Reproduce the material below word for word, leaving the pictures out of your answer.

Supplied data: Begin

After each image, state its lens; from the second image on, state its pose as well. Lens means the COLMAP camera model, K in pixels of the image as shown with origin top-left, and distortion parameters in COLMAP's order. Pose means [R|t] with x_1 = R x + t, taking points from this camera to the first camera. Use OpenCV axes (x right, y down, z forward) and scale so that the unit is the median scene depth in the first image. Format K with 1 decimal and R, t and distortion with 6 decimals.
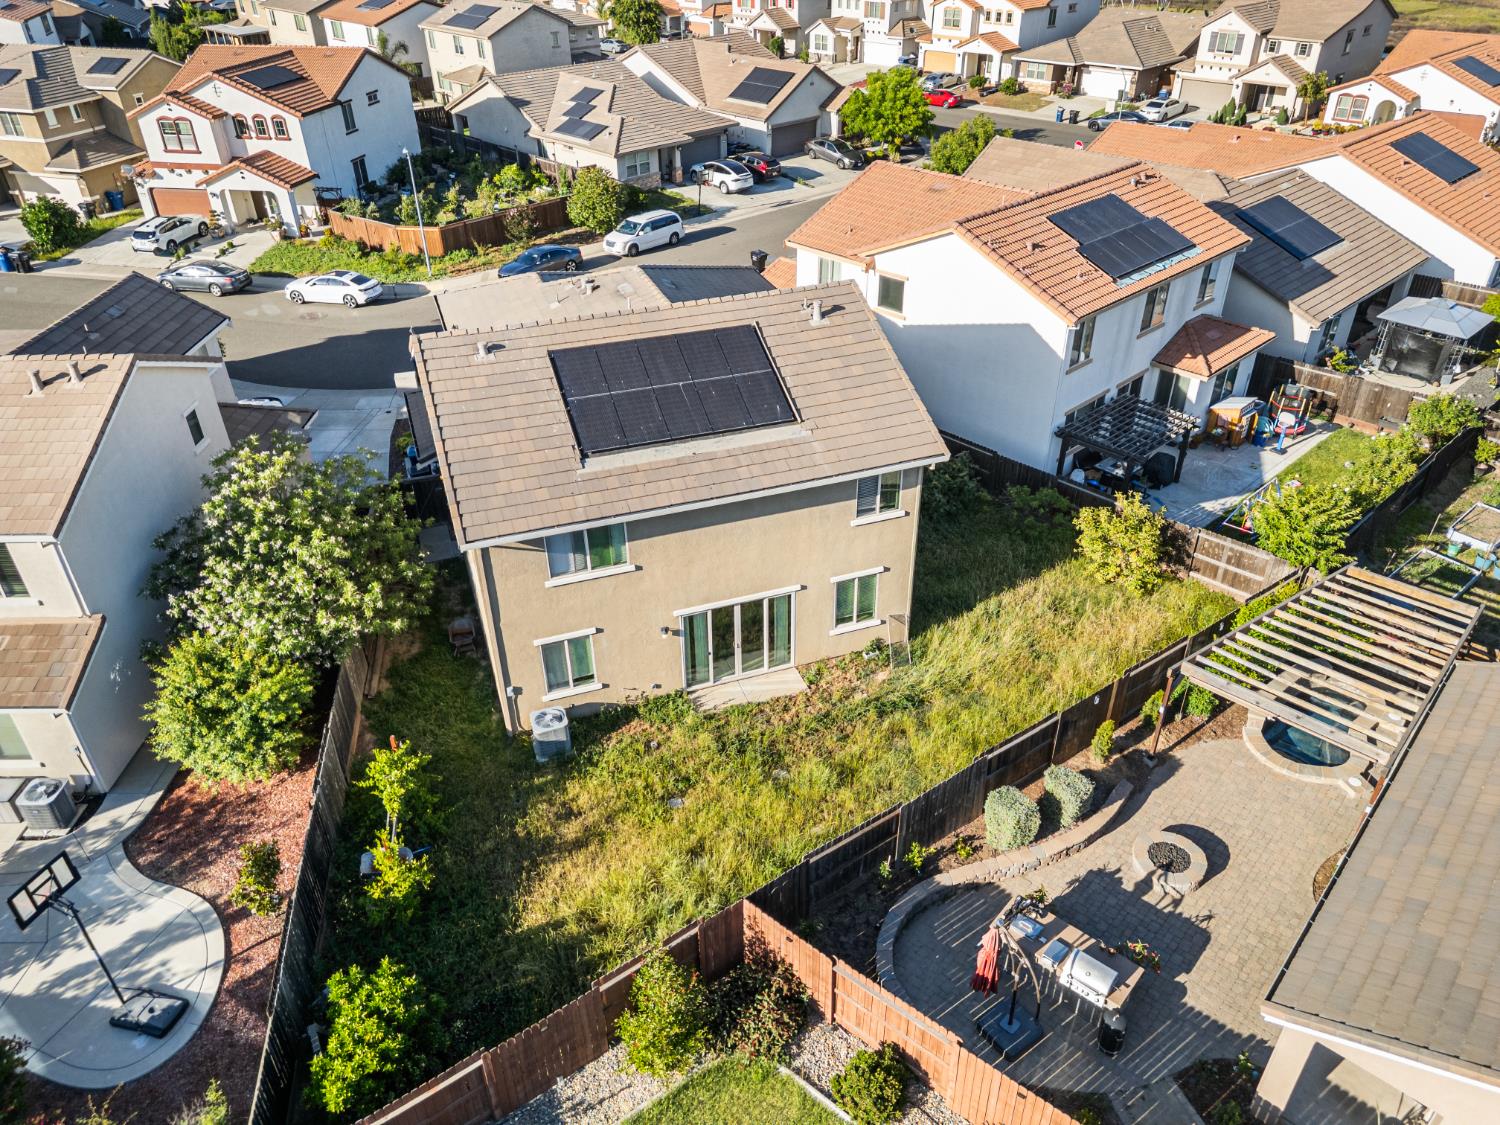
lens RADIAL K [[1048.3, 0, 745.5], [0, 1048.3, 555.5], [0, 0, 1]] dist [0.071528, -0.064171]
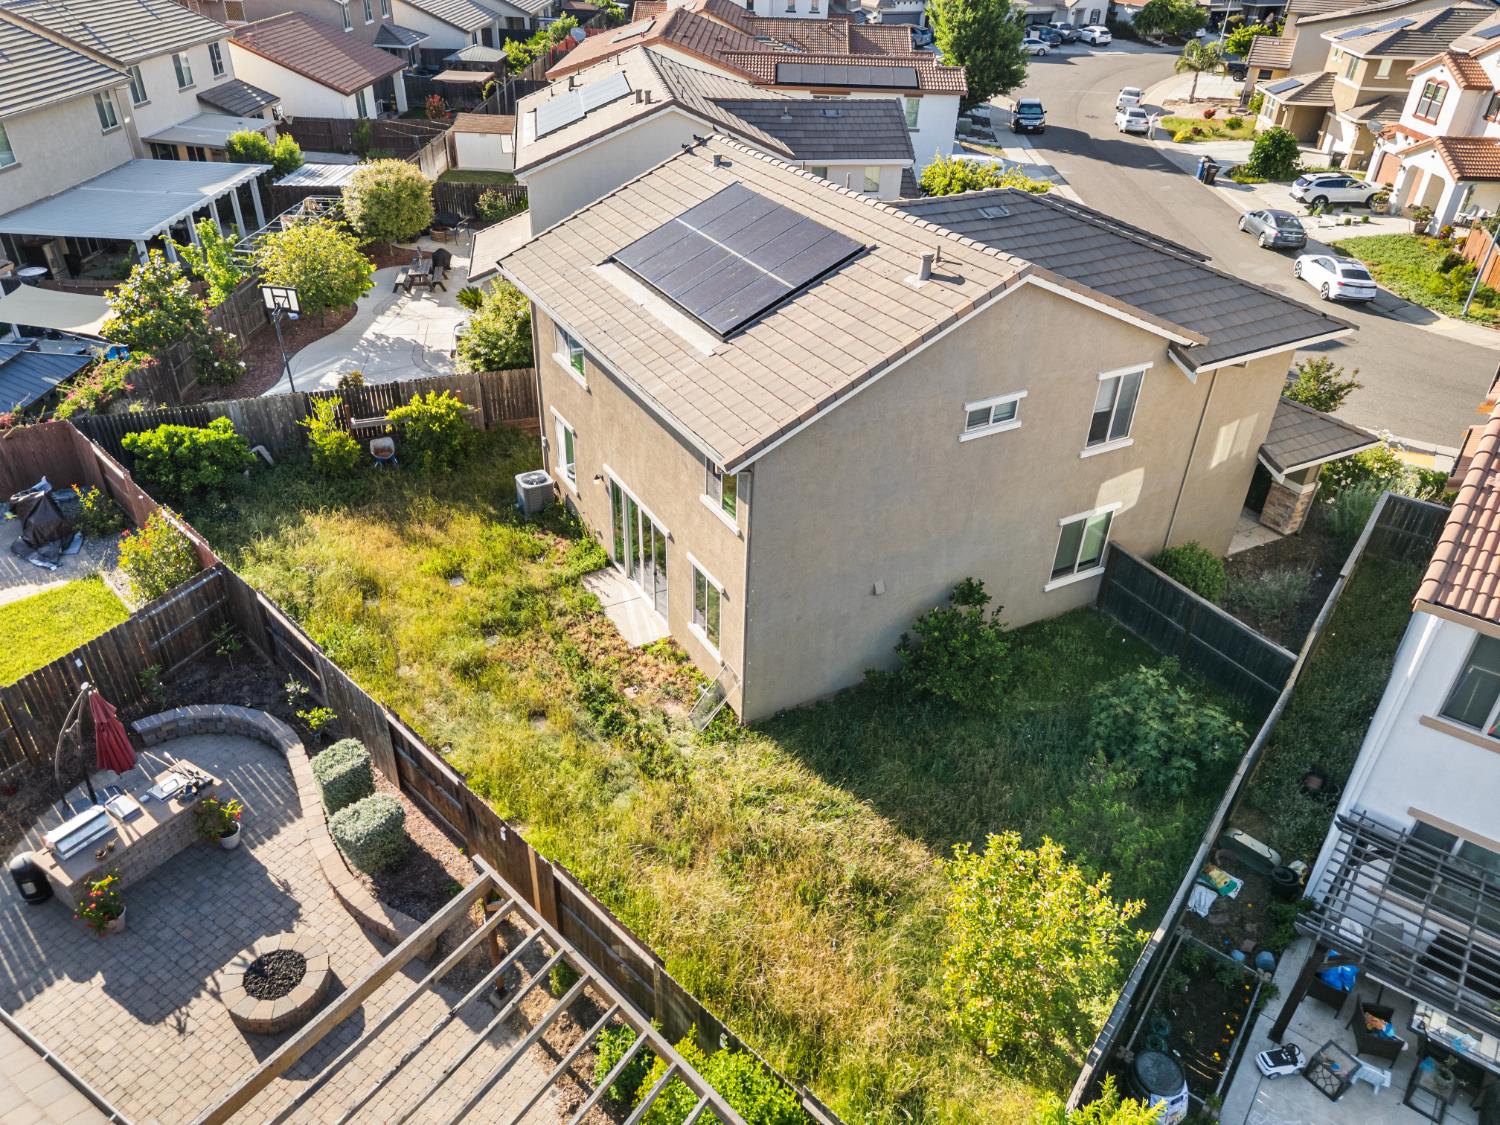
lens RADIAL K [[1048.3, 0, 745.5], [0, 1048.3, 555.5], [0, 0, 1]] dist [0.071528, -0.064171]
pose [[0.177642, 0.543968, -0.820087, 0.782402], [-0.560169, 0.741053, 0.370204, -0.308463], [0.809107, 0.393623, 0.436356, 0.751236]]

Supplied data: End

> _Result for this task_
After each image, state its lens; from the second image on, state its pose as well. Lens means the COLMAP camera model, K in pixels of the image as shown with origin top-left, and distortion parameters in COLMAP's order. Pose means [R|t] with x_1 = R x + t, taking points from this camera to the first camera. Use OpenCV axes (x right, y down, z forward) and scale so that the unit is the median scene depth in the first image. Format K with 1 decimal and R, t and distortion with 6 decimals.
lens RADIAL K [[1048.3, 0, 745.5], [0, 1048.3, 555.5], [0, 0, 1]] dist [0.071528, -0.064171]
lens RADIAL K [[1048.3, 0, 745.5], [0, 1048.3, 555.5], [0, 0, 1]] dist [0.071528, -0.064171]
pose [[0.177642, 0.543968, -0.820087, 0.782402], [-0.560169, 0.741053, 0.370204, -0.308463], [0.809107, 0.393623, 0.436356, 0.751236]]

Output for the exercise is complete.